One of the biggest pain points of EC2 is that there is no easy drop-in replacement for a HA NFS server.  In a typical web server setup you would have your content living in a shared location, and hopefully in your production stack that location is redundant.  A simple setup might just be a clustered NFS server, which involves a shared IP and (ideally) a shared disk.  Larger organizations tend to use dedicated NAS solutions like a NetApp or EMC product (or one of many, many other possibilities).

Unfortunately, none of these are easily possible with EC2, and I’m still amazed that Amazon isn’t offering NAS as a service (NaaS?) – it seems the one glaring omission in their comprehensive smorgasbord of products.  So, what are the potential solutions?

1) Fake a HA cluster using DRBD and an elastic IP.

I don’t like this solution for a few reasons: first, I’ve been burned by DRBD too many times in my career.  Every time I’ve implemented it, I’ve found that it _sometimes_ will cause a kernel panic on a node when the partner node fails.  Admittedly, the last time I checked it out was about 5 years ago, but I think I’ll save revisiting it until I have no choice (if that day ever comes).  Second, using the elastic IP solution means that you’re going to be down for roughly the EC2 internal TTL, which could be 10-20 minutes.  That’s not an acceptable amount of downtime for me.

2) Set up dual, replicated (somehow) NFS servers, one per zone, with servers in each zone pointing to their respective NFS server.

There are a couple of problems with this:  first off, you still need a way to replicate everything, but let’s assume for the sake of argument that that’s not an issue for your environment.  You’re still consuming 2x the required disk, and you’re creating a SPOF for each zone.  Overall, not something I like.

 

IMHO, there’s no good way to replicate your standard NAS setup.  I’ve had lots of discussions with colleagues and with Amazon’s own solutions architects about this, and there’s really no good one-size-fits-all substitute for it.

So, what to do?  Well, unfortunately, the answer is “it depends”.

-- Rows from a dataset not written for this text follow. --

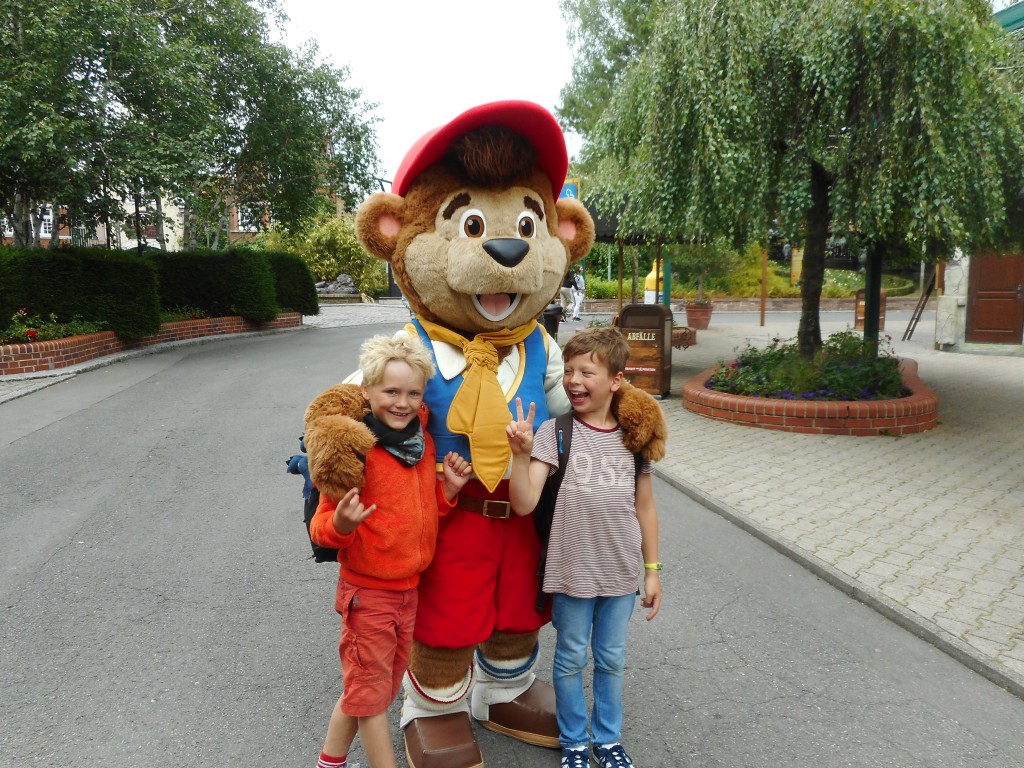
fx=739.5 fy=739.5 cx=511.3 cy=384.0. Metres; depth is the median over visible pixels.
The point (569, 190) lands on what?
blue sign
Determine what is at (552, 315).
trash bin
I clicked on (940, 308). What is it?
building
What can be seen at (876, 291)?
post
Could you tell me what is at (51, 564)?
road
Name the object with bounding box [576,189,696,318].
shelter
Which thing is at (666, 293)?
green post
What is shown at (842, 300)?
low brick wall
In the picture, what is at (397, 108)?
sky
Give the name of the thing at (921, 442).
pavement
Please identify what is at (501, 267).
mascot
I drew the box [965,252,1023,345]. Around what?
wooden door
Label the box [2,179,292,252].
brick building
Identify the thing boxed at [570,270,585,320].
person
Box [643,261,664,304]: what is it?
bottle
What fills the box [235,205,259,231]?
window
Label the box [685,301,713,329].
flower pot
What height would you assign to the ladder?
2.224 m
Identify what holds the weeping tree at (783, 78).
in the brick planter at (927, 399)
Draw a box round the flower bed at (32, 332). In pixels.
[0,310,103,344]
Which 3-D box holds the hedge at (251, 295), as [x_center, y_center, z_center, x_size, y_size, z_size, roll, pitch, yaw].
[-7.419,-2.427,17.875,3.123,1.671,2.291,-1,8,-8]
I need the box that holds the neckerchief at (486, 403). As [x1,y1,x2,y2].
[416,312,536,488]
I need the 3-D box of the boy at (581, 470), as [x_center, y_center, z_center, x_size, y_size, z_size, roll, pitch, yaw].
[0.257,0.563,2.549,0.532,1.368,0.508,-1,8,-8]
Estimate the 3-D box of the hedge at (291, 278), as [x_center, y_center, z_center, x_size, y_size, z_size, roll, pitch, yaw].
[-6.574,-2.849,21.183,1.810,1.763,2.213,-1,8,-8]
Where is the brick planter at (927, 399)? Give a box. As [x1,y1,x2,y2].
[683,354,936,435]
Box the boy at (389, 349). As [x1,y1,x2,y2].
[309,335,468,767]
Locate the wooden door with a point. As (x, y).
(976, 306)
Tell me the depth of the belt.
2.49 m
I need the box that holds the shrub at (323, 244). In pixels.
[261,206,384,296]
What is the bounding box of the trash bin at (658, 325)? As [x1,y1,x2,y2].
[618,303,672,396]
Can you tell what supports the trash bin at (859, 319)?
on the pavement at (921, 442)
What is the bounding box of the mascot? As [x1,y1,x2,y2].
[291,105,670,765]
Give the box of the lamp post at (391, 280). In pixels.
[378,178,396,300]
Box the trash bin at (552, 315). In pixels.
[542,303,562,339]
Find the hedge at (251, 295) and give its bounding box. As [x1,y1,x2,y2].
[147,249,278,322]
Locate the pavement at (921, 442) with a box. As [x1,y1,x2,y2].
[620,312,1023,689]
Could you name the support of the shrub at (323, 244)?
on the ground
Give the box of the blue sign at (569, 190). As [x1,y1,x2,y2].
[558,178,579,199]
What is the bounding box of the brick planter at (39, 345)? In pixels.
[0,312,304,376]
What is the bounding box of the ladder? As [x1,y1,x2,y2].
[901,264,939,341]
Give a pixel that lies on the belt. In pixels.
(503, 504)
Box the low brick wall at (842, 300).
[562,295,930,313]
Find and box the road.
[0,308,1023,767]
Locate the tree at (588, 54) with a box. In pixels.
[554,0,670,168]
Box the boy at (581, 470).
[506,329,665,765]
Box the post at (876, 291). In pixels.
[863,245,882,346]
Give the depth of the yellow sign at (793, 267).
25.41 m
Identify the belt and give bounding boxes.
[457,493,513,518]
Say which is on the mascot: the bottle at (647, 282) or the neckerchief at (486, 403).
the neckerchief at (486, 403)
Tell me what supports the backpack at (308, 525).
attached to the boy at (389, 349)
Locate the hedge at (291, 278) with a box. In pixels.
[264,252,318,315]
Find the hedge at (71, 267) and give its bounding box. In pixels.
[0,245,162,342]
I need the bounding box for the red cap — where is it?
[392,100,569,199]
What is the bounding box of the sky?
[270,0,582,190]
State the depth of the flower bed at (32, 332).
11.84 m
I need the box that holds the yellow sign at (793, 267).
[790,247,802,284]
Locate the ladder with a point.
(916, 319)
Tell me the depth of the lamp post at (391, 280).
35.65 m
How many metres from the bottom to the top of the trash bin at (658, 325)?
1.136 m
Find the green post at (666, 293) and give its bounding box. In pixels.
[662,257,671,306]
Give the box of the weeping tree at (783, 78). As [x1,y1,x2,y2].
[574,0,1023,360]
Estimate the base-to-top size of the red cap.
0.311 m
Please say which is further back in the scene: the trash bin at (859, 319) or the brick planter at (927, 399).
the trash bin at (859, 319)
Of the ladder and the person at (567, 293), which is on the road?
the person at (567, 293)
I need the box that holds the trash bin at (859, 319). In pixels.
[854,288,887,329]
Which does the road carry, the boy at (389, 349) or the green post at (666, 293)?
the boy at (389, 349)
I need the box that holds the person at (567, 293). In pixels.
[559,270,575,320]
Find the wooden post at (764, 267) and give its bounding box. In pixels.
[759,243,767,327]
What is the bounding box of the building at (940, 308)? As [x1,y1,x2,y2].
[934,1,1023,351]

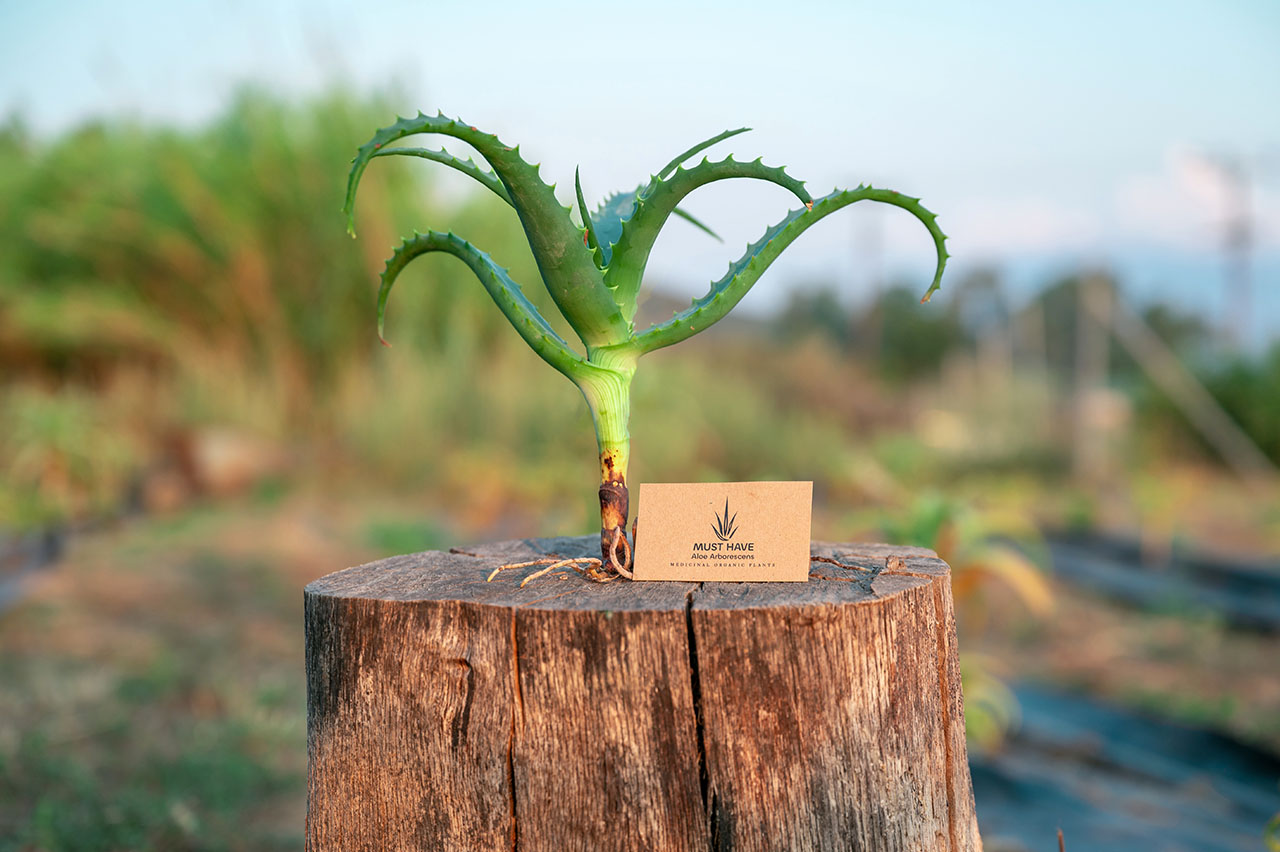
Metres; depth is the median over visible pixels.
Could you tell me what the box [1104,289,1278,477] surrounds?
wooden pole
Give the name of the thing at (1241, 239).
utility pole
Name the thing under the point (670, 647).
tree stump
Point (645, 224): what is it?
aloe plant
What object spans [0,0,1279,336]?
sky
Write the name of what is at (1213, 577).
mulch bed
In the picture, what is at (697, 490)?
plant label
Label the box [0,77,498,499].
tall grass
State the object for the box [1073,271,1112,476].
wooden post
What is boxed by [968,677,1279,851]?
mulch bed
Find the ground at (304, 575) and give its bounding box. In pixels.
[2,420,1278,849]
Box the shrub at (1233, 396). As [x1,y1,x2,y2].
[1191,345,1279,461]
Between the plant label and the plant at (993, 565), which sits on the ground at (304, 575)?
the plant at (993, 565)
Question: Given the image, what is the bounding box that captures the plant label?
[631,480,813,580]
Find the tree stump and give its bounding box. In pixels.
[302,537,982,851]
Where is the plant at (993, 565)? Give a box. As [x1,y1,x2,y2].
[888,495,1058,752]
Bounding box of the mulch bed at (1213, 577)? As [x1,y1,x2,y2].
[1044,527,1279,634]
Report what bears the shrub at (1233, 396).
on the ground at (304, 575)
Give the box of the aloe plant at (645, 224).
[336,102,953,569]
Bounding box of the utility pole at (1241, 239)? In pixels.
[1212,151,1255,347]

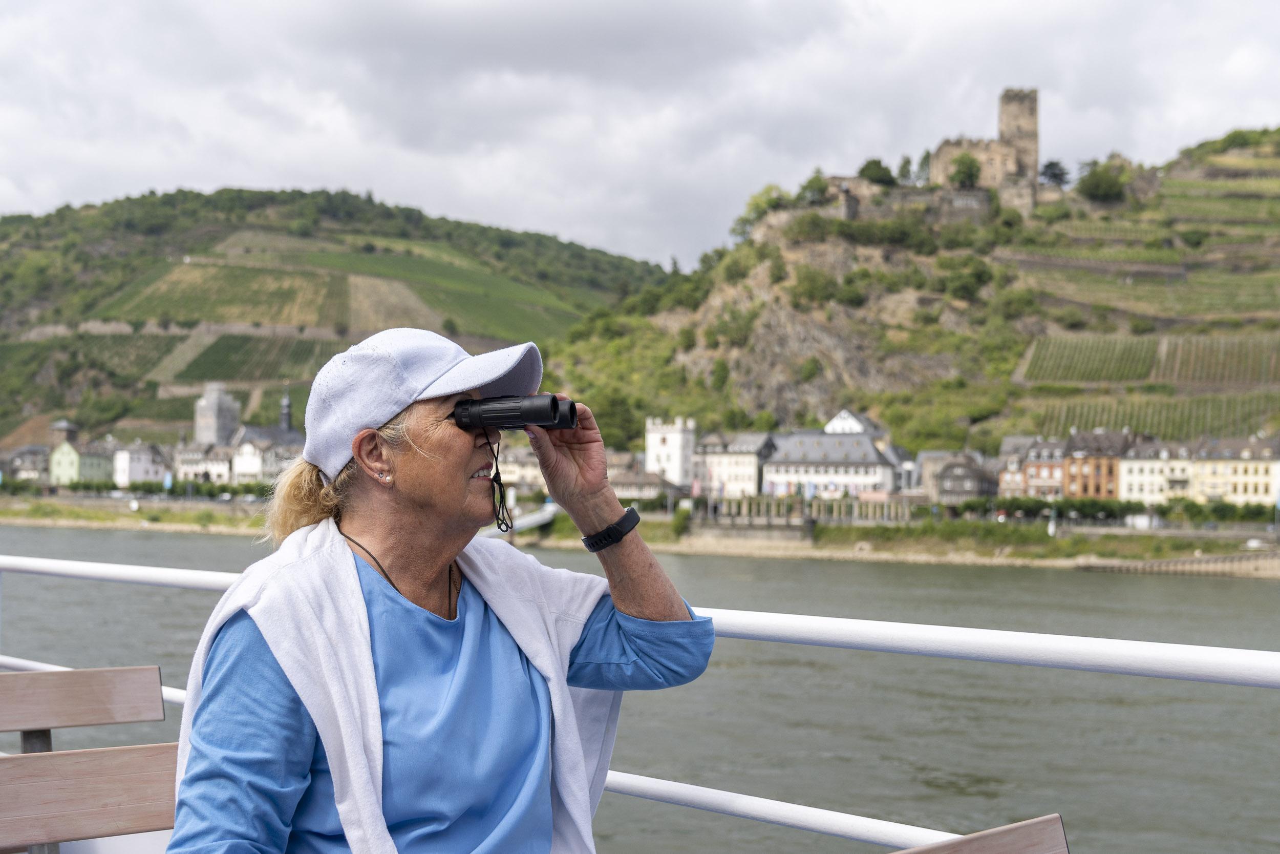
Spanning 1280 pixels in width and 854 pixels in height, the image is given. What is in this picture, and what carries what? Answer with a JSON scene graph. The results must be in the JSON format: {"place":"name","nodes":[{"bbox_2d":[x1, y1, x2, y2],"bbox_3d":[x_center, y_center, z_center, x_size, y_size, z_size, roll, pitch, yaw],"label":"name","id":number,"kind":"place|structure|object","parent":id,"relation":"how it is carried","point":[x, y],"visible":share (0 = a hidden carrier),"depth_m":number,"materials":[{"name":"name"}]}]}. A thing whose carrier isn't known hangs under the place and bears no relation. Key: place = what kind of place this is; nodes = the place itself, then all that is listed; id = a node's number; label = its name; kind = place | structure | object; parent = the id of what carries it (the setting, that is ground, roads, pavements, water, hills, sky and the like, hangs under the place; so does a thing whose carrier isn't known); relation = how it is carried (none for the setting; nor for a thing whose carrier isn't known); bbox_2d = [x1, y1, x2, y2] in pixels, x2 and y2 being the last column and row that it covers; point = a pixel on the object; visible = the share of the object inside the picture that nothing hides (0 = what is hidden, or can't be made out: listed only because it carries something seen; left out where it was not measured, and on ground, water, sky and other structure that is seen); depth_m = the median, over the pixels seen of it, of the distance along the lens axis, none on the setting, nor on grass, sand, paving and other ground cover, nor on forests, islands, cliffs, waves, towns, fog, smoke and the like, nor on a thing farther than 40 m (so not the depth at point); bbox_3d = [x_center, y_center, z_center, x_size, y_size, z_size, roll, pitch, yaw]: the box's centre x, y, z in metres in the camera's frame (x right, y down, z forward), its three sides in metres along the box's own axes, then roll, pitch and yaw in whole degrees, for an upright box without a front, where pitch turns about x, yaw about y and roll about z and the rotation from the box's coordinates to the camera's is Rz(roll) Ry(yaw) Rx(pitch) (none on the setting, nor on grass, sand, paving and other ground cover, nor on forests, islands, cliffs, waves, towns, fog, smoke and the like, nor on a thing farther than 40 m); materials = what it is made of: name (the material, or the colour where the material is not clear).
{"place":"outdoors","nodes":[
{"label":"outdoors","id":0,"kind":"place"},
{"bbox_2d":[1,444,51,484],"label":"building","id":1,"kind":"structure","parent":0,"point":[23,471],"materials":[{"name":"grey stone"}]},
{"bbox_2d":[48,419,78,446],"label":"tower","id":2,"kind":"structure","parent":0,"point":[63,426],"materials":[{"name":"grey stone"}]},
{"bbox_2d":[48,434,112,485],"label":"green building","id":3,"kind":"structure","parent":0,"point":[71,451],"materials":[{"name":"green paint"}]},
{"bbox_2d":[112,440,169,487],"label":"white building","id":4,"kind":"structure","parent":0,"point":[136,469],"materials":[{"name":"white stone"}]},
{"bbox_2d":[174,442,231,485],"label":"white building","id":5,"kind":"structure","parent":0,"point":[216,466],"materials":[{"name":"white stone"}]},
{"bbox_2d":[194,380,240,446],"label":"tower","id":6,"kind":"structure","parent":0,"point":[206,436],"materials":[{"name":"stone"}]},
{"bbox_2d":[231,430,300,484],"label":"white building","id":7,"kind":"structure","parent":0,"point":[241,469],"materials":[{"name":"white stone"}]},
{"bbox_2d":[236,387,303,449],"label":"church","id":8,"kind":"structure","parent":0,"point":[284,419],"materials":[{"name":"grey stone"}]},
{"bbox_2d":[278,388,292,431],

If you’re just getting started out (i.e. you’re not migrating a NFS-dependent solution to EC2), then you have lots of flexibility.  Here are some examples:

  • Store everything in S3 and use s3fs to remotely access it from your web servers.  Unfortunately this can be pretty laggy, especially if you don’t have any sort of caching layer (like a CDN or just a local caching proxy).
  • Same as above, but separate static and dynamic content and serve the static content straight from S3.  The separation can be a bit of a pain but it’ll speed things up considerably.  Of course, if you have lots of include files or other objects that are used in generating that dynamic content, then things can still get pretty slow.
  • Use S3 as a “source” and periodically sync it to clients, and have clients use local media.  This works great except that it’s tough to manage and using something like s3sync can be very resource-intensive if you’re constantly doing it. This means you’ve got to write a system to manage your deployments.
  • Use S3 for your static content and use a source control package for your dynamic content.  This works great, but of course you need to have a solid deployment process, and you’ll have to come up with some creative deployment solutions if you want all your servers to get updated simultaneously.

Of course, for a lot of larger organizations (or those who don’t want to think about separating out their content), you effectively need to come up with a replacement for NFS.  I’ll get into that in another post, but the short answer is gluster.